On 8/8/21 3:45 PM, LIU Zhiwei wrote:

On 2021/8/6 上午3:06, Richard Henderson wrote:
On 8/4/21 4:53 PM, LIU Zhiwei wrote:
+static TCGv gpr_src_u(DisasContext *ctx, int reg_num)
+{
+    if (reg_num == 0) {
+        return ctx->zero;
+    }
+    if (ctx->uxl32) {
+        tcg_gen_ext32u_tl(cpu_gpr[reg_num], cpu_gpr[reg_num]);
+    }
+    return cpu_gpr[reg_num];
+}
+
+static TCGv gpr_src_s(DisasContext *ctx, int reg_num)
+{
+    if (reg_num == 0) {
+        return ctx->zero;
+    }
+    if (ctx->uxl32) {
+        tcg_gen_ext32s_tl(cpu_gpr[reg_num], cpu_gpr[reg_num]);
+    }
+    return cpu_gpr[reg_num];
+}

This is bad: you cannot modify the source registers like this.

In my opinion, when uxl32, the only meaningful part is the low 32 bits, and it doesn't matter to modify the high parts.

Then why does the architecture manual specify that when registers are modified the value written sign-extended? This effect should be visible...

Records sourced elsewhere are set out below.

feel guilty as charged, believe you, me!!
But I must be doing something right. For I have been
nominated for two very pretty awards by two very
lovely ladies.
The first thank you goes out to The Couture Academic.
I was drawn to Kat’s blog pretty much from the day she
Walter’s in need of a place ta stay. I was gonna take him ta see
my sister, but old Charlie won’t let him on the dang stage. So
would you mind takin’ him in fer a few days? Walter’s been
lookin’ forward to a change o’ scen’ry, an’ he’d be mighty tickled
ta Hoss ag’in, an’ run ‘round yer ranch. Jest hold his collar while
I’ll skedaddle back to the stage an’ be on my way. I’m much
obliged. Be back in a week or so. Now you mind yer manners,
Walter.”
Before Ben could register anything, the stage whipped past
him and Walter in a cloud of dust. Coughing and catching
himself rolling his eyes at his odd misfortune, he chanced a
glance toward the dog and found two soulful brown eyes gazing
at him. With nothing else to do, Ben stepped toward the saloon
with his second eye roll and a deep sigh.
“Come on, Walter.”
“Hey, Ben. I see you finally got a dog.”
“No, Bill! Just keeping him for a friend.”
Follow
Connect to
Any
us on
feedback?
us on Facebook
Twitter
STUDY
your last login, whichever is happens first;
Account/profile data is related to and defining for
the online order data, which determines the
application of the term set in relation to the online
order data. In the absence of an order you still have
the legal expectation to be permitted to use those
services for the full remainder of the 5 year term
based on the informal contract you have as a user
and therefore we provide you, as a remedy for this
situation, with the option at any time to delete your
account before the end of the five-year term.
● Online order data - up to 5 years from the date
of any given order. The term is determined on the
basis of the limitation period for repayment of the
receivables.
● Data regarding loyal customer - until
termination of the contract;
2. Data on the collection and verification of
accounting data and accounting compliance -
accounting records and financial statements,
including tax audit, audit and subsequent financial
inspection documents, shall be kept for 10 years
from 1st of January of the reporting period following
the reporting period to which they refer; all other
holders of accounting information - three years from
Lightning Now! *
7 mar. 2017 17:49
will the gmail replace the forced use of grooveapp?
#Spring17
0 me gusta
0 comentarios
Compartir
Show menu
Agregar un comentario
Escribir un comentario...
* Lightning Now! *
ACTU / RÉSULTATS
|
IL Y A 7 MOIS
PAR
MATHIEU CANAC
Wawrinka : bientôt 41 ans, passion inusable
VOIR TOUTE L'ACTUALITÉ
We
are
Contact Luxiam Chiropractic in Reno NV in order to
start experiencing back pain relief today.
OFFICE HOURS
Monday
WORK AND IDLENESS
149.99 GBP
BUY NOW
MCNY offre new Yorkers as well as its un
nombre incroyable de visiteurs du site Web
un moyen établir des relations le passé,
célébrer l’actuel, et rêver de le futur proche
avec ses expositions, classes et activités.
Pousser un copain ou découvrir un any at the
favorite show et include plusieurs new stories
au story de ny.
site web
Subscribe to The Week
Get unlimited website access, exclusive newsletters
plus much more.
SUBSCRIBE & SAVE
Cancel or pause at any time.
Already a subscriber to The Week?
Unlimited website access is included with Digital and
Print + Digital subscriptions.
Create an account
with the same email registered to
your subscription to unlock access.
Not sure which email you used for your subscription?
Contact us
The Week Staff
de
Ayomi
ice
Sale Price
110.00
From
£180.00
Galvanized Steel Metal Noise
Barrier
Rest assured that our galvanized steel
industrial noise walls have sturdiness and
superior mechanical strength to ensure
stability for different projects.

These incorrect modifications will be visible to the kernel on transition back 
to S-mode.

When transition back to S-mode, I think the kernel will save the U-mode 
registers to memory.

... here. Once we're in S-mode, we have SXLEN, and if SXLEN > UXLEN, the high part of the register will be visible. It really must be either (1) sign-extended because U-mode wrote to the register or (2) unmodified from the last time S-mode wrote to the register.